====== Sunulan Metin ======

Emsal Mahkeme Kararı Bakırköy 3. Asliye Ticaret Mahkemesi 2016/910 E. 2018/336 K. 27.03.2018 T.

Görüntülediğiniz mahkeme kararı kesinleşmiş bir karardır.

BAKIRKÖY (3) NO’LU ASLİYE TİCARET
MAHKEMESİ KARARIDIR

ESAS NO :….
KARAR NO : 2018/336

DAVA : Tazminat (Ölüm Ve Cismani Zarar Sebebiyle Açılan Tazminat)
DAVA TARİHİ : 28/01/2016
KARAR TARİHİ : 27/03/2018
KARAR YAZIM TARİHİ : 25/04/2018

Mahkememizde görülmekte olan Tazminat (Ölüm Ve Cismani Zarar Sebebiyle Açılan Tazminat) davasının yapılan açık yargılaması sonunda,
GEREĞİ DÜŞÜNÜLDÜ:
ASIL DAVADA;
İDDİA:
Davacılar vekilinin Büyükçekmece Asliye Hukuk Mahkemesi’ne vermiş olduğu 28/01/2016 harçlandırma tarihli dava dilekçesinde özetle ; müvekkillerinden …. ve ….’in oğulları olan ….’in 30/06/2015 tarihinde …. Durağı ….’ta bulunan …. Hastanesi’nin önünde minibüs beklerken plakası tespit edilemeyen bir aracın kontrolünü kaybederek kaldırıma çarpması sonucu ağır yaralanarak hastaneye kaldırıldığını, ancak 01/07/2015 tarihinde vefat ettiğini, ….’in çalışarak ailesinin geçimini sağladığını, kaza neticesinde ölünce ailenin hem maddi hem manevi anlamda çöküntü yaşadığını, kazaya karışan aracın plakası ve sürücüsünün yapılan tüm araştırmalara rağmen henüz bulunamadığını, buna ilişkin savcılık soruşturmasının Büyükçekmece C.Başsavcılığı’nın…. sayılı dosyası ile devam ettiğini, yasa gereği bu tür kazaların neticesinde başvurulacak mercinin ve davalı olarak gösterilecek kurumun Güvence Hesabı olduğunu beyanla, davanın kabulüne, yargılama giderleri ile vekalet ücretinin davalı tarafa yükletilmesine karar verilmesini talep etmiştir.

====== Veri Bölümü ======

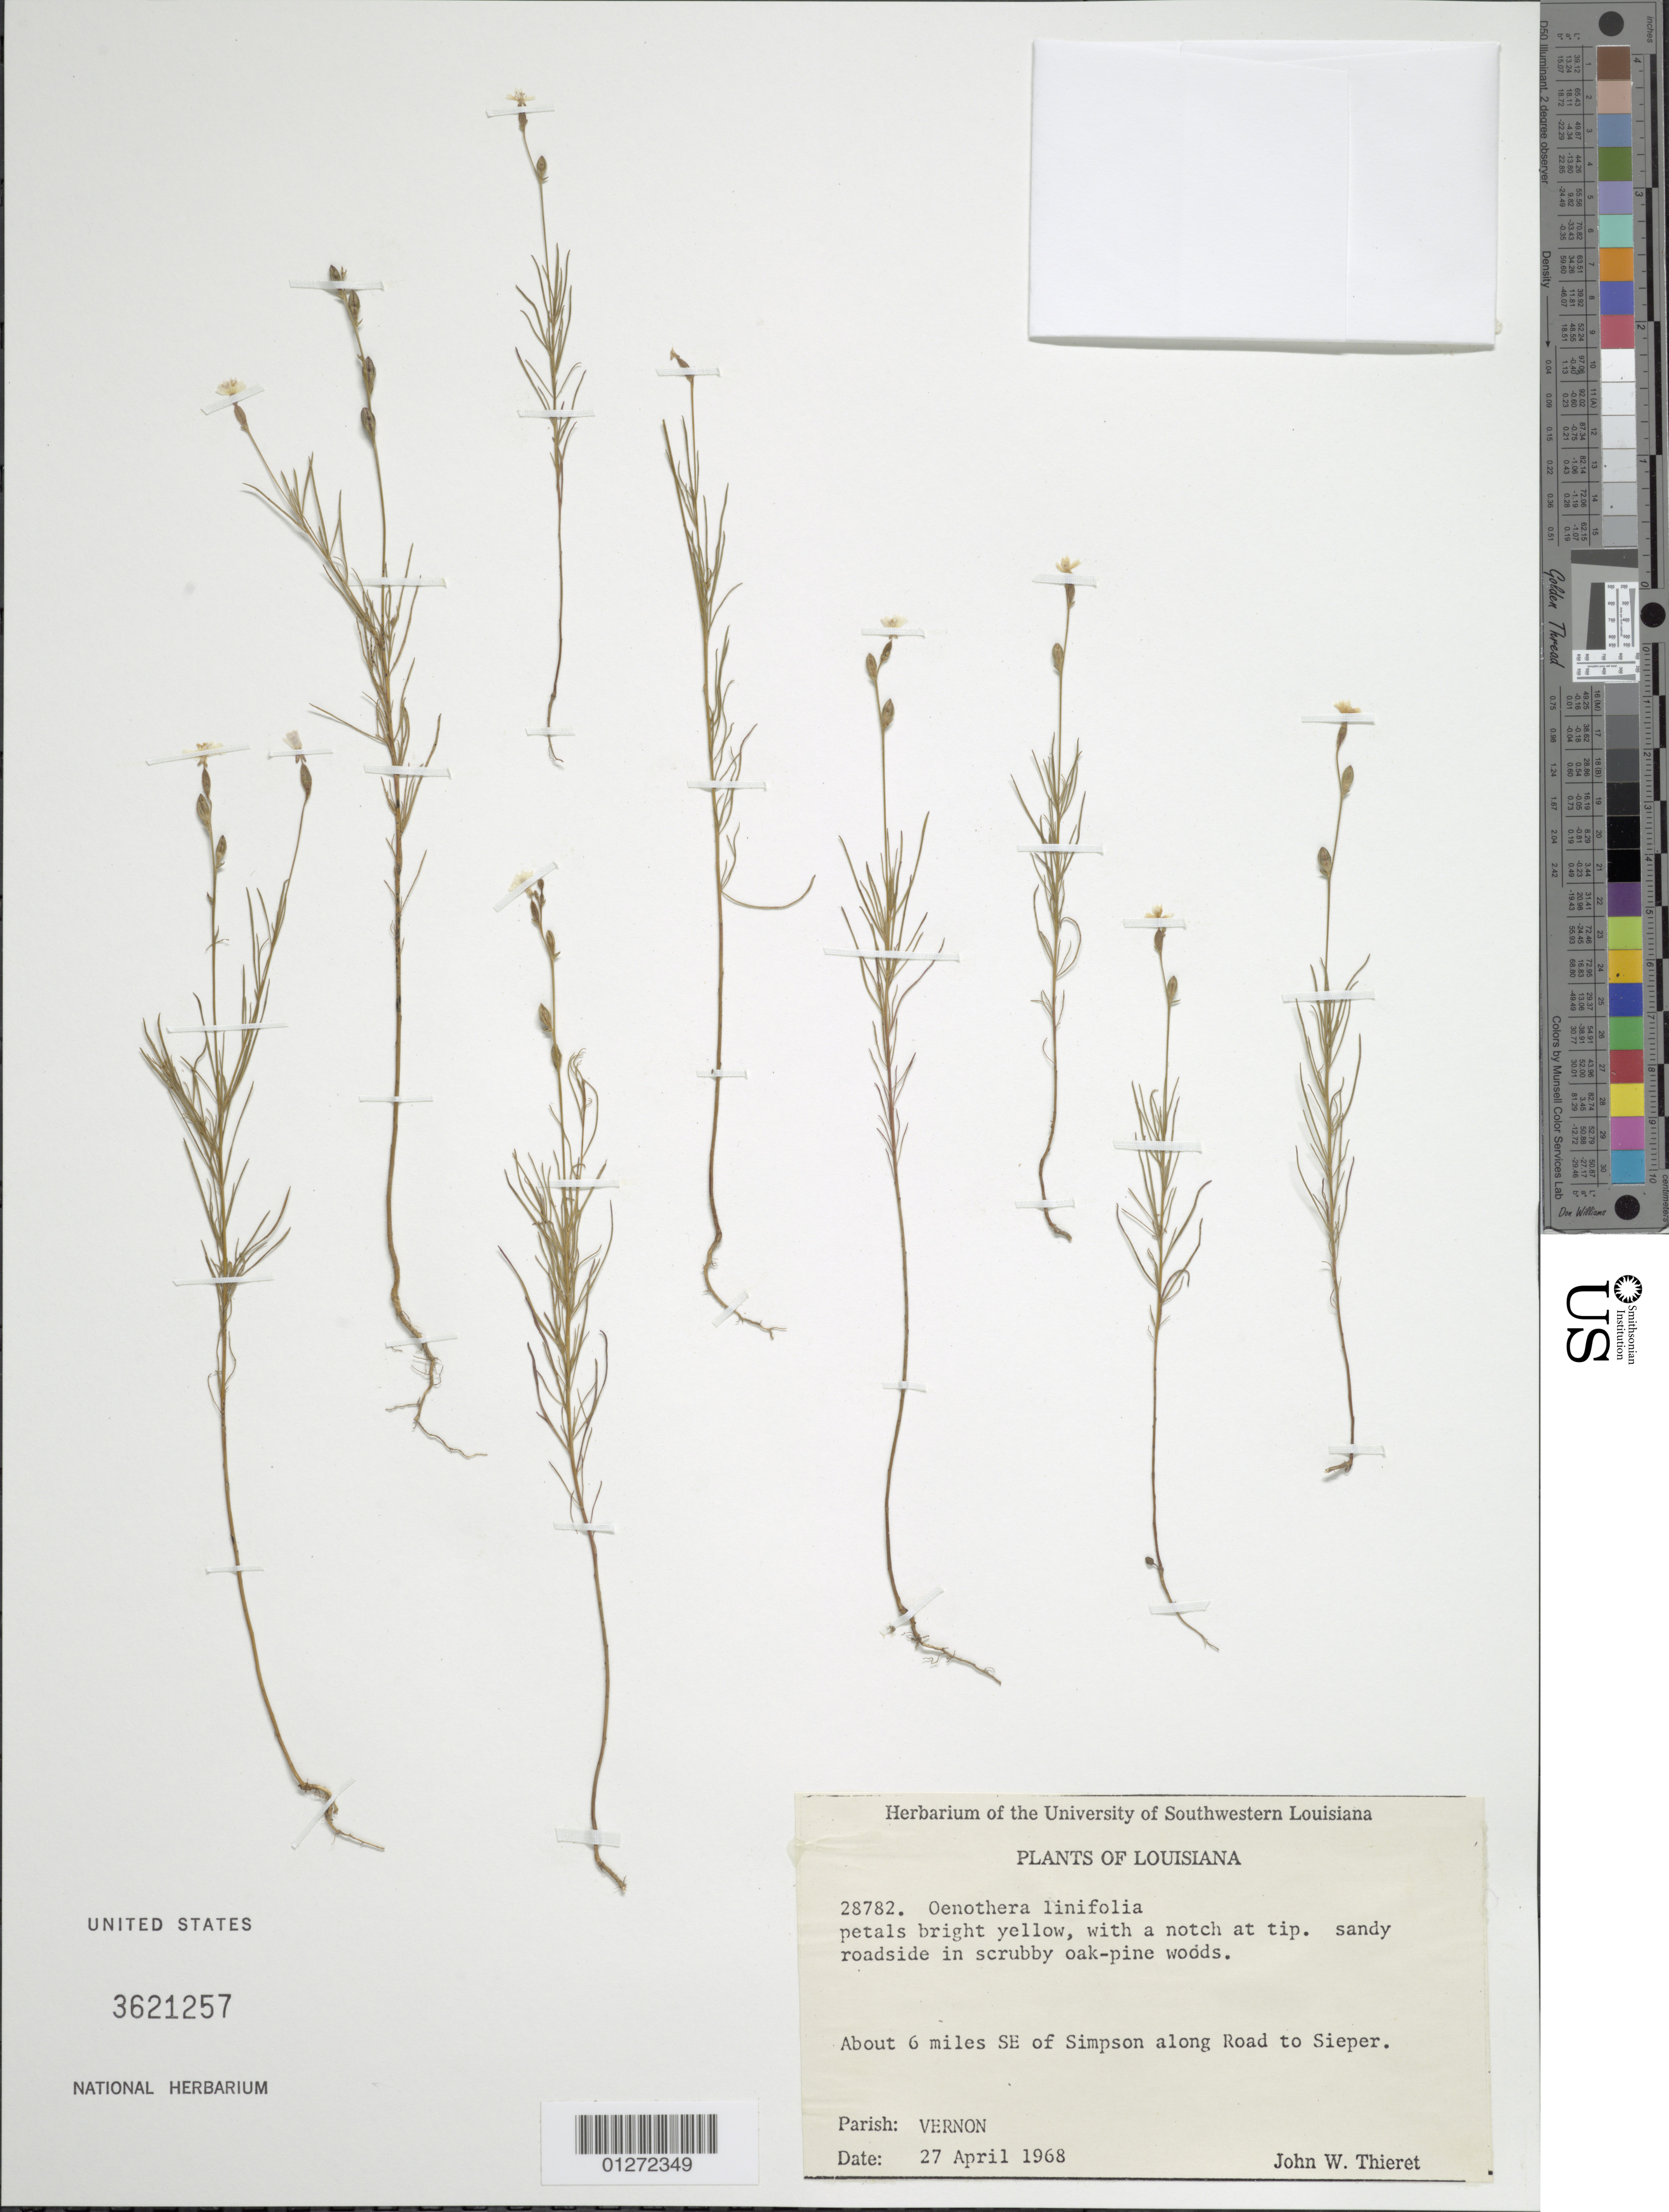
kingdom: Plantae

======

- [Görevler]:
1 > Mahkeme kararına göre aşağıdakileri yanıtlayın:
(a) Karar yazım tarihi nedir?
(b) Kazada yaralanan kişi hangi tarihte vefat etmiştir?
(c) Davacılar vekiline göre bu tür kazalarda davalı olarak gösterilecek kurum hangisidir?
2 > Mahkeme kararı metnini kaldığı yerden devam ettirin.

- [Yazılı Cevaplar]:
1 >
(a) 25/04/2018
(b) 01/07/2015
(c) Güvence Hesabı

2 >
SAVUNMA:
Davalı vekili cevap dilekçesinde özetle ; davada yetkili mahkemenin İstanbul Asliye Hukuk Mahkemesi olduğunu, mahkemenin yetkisiz olduğunu, aktif husumet nedeniyle davanın reddine karar verilmesi gerektiğini, davacılar tarafından alınmış ödemeler ve açılmış tüm dava bilgilerinin bildirilmesinin gerektiğini, bu hususta davacı tarafa kesin süre verilmesini talep ettiklerini, ödeme ve ibra sözleşmesi gereğince haksız açılan davanın reddine karar verilmesi gerektiğini, müteveffanın kazanın oluşumunda kusurlu olduğunu, dava konusu kaza ile ilgili ceza dosyasının celbinin gerektiğini, faiz istemi, başlangıç tarihi ve yargılama gideri isteminin haksız ve hukuka aykırı olduğunu beyanla, hakları saklı kalmak kaydıyla usule yönelik itirazlarının karara bağlanmasına, haksız ve hukuka aykırı davanın reddine, yargılama gideri ve ücreti vekaletin davacıya tahmiline karar verilmesini talep etmiştir.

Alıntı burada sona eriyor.